Exploring the goal, nature, and extent of God’s purposes for the world, Piper offers an invitation to know the God who holds all things in his hands yet remains intimately involved in the lives of his people.
You can download the PDF of the book free from Desiring God.
Watch this six-minute video as John Piper talks about the book, and this interview with Dr. Joe Rigney of Bethlehem College & Seminary.
This week we look at Chapter 13: The Entrance of Sin into Creation and the Glory of the Gospel. Here are a few takeaways from the chapter:
- If God planned the suffering of his Son before creation, and thus before the sin of Adam and Eve, as we saw in Revelation 13:8 and 2 Timothy 1:9, then he foresaw the coming of sin and planned to permit it to enter the world.

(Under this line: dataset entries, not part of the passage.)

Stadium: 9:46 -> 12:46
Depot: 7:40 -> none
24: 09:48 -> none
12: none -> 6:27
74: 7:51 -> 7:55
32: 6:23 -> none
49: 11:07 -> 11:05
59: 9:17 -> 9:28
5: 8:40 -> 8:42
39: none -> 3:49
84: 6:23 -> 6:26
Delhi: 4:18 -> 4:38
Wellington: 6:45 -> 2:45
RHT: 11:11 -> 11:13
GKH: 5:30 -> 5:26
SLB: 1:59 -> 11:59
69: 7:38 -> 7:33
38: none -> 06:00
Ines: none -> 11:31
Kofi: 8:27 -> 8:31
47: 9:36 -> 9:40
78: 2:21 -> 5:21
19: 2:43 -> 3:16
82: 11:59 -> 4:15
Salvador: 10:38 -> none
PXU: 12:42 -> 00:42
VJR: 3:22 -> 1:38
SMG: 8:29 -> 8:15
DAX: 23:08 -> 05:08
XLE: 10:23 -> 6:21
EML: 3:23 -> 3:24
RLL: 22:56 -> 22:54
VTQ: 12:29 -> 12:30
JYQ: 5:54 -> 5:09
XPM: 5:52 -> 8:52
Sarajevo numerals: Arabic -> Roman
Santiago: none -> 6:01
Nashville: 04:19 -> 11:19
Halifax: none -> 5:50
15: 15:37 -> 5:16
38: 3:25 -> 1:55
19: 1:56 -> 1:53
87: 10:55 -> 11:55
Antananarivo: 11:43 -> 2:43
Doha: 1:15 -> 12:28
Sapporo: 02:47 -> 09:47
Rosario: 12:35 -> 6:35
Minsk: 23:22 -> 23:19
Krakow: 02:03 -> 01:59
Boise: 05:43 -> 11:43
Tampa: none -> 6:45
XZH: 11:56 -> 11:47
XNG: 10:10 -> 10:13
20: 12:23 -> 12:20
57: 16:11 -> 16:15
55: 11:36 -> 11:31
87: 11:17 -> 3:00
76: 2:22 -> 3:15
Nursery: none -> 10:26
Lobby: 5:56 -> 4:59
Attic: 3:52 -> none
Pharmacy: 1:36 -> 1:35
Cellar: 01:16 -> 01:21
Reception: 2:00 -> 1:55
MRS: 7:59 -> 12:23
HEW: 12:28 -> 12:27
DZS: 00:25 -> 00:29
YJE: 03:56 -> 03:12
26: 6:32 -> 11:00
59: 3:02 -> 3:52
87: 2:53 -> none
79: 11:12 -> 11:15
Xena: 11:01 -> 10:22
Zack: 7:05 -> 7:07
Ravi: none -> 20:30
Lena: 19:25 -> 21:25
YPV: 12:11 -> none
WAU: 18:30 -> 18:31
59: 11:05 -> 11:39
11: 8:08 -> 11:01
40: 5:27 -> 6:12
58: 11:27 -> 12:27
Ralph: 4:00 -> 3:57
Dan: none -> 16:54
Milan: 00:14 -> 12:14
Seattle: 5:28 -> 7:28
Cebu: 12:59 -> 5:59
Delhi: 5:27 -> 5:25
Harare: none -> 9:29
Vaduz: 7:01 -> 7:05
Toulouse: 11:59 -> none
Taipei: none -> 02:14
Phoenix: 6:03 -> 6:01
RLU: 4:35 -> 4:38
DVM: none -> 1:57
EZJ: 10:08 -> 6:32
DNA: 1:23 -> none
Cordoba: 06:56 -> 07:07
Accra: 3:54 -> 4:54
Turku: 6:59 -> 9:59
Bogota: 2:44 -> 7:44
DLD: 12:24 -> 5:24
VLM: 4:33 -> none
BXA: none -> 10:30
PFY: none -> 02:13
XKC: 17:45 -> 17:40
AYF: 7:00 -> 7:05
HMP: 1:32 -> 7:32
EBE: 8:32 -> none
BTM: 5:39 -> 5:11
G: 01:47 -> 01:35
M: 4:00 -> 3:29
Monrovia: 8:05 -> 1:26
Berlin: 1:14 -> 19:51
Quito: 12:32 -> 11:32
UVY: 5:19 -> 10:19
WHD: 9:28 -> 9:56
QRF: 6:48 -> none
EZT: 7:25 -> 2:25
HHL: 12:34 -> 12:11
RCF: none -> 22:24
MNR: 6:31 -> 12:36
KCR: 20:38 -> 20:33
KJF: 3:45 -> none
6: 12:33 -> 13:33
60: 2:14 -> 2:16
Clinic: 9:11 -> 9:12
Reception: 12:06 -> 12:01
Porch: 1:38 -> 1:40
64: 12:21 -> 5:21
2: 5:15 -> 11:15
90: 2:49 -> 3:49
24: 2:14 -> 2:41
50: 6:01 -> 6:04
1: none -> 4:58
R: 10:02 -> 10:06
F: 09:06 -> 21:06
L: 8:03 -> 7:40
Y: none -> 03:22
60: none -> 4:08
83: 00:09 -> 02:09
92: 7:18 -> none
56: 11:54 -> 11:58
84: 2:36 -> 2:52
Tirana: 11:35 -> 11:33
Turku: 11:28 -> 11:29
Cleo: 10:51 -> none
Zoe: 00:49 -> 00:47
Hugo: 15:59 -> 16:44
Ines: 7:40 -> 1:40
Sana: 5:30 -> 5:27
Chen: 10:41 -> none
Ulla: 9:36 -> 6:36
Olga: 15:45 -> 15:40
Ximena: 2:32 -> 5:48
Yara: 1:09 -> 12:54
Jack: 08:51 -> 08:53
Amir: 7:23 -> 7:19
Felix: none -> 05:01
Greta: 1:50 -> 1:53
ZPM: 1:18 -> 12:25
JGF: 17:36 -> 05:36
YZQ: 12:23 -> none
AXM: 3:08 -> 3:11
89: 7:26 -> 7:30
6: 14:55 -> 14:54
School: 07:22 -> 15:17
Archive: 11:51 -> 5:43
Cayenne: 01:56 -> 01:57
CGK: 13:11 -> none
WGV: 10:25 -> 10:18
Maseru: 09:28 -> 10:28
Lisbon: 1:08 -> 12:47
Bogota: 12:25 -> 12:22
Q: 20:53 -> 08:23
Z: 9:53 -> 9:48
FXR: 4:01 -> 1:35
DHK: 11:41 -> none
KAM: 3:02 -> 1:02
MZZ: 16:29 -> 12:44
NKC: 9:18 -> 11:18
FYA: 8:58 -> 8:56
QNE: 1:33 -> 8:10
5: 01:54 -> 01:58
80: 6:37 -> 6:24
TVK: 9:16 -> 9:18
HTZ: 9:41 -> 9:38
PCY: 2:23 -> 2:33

- If God had wise and just and good purposes in permitting the fall of Adam and Eve, we may speak of God’s plan in permitting it. That is, we may speak of God planning or ordaining the fall in this sense.
- God plans and ordains that some things come to pass that he hates.
- God’s ultimate aim in creation and providence is to display the glory of his grace, especially in the suffering of Christ, echoing forever in the all-satisfying praises of the redeemed. That is the ultimate wise, just, and good purpose of God in planning to permit the fall.
- The gospel brings about a new people who rejoice in the glory of Christ as their greatest treasure and who reflect the glory of Christ as their new identity. Christ is glorified by his glory being enjoyed and being echoed.
- The clearer and fuller our sight of Christ’s glory, the more we will be transformed into its likeness.
- God’s ultimate aim in the sufferings of Christ was to exalt the glory of his own righteousness in the very act of saving sinners who will spend eternity praising the glory of God’s grace.
- The providence of God in sending his Son as a suffering substitute for sinners accomplishes everything necessary to bring his people into his presence with everlasting, soul-satisfying praises of the glory of his grace. God gets the glory of praise. We get the pleasure of praising. The glory of God’s grace and the gladness of our souls are consummated together in this eternal praise.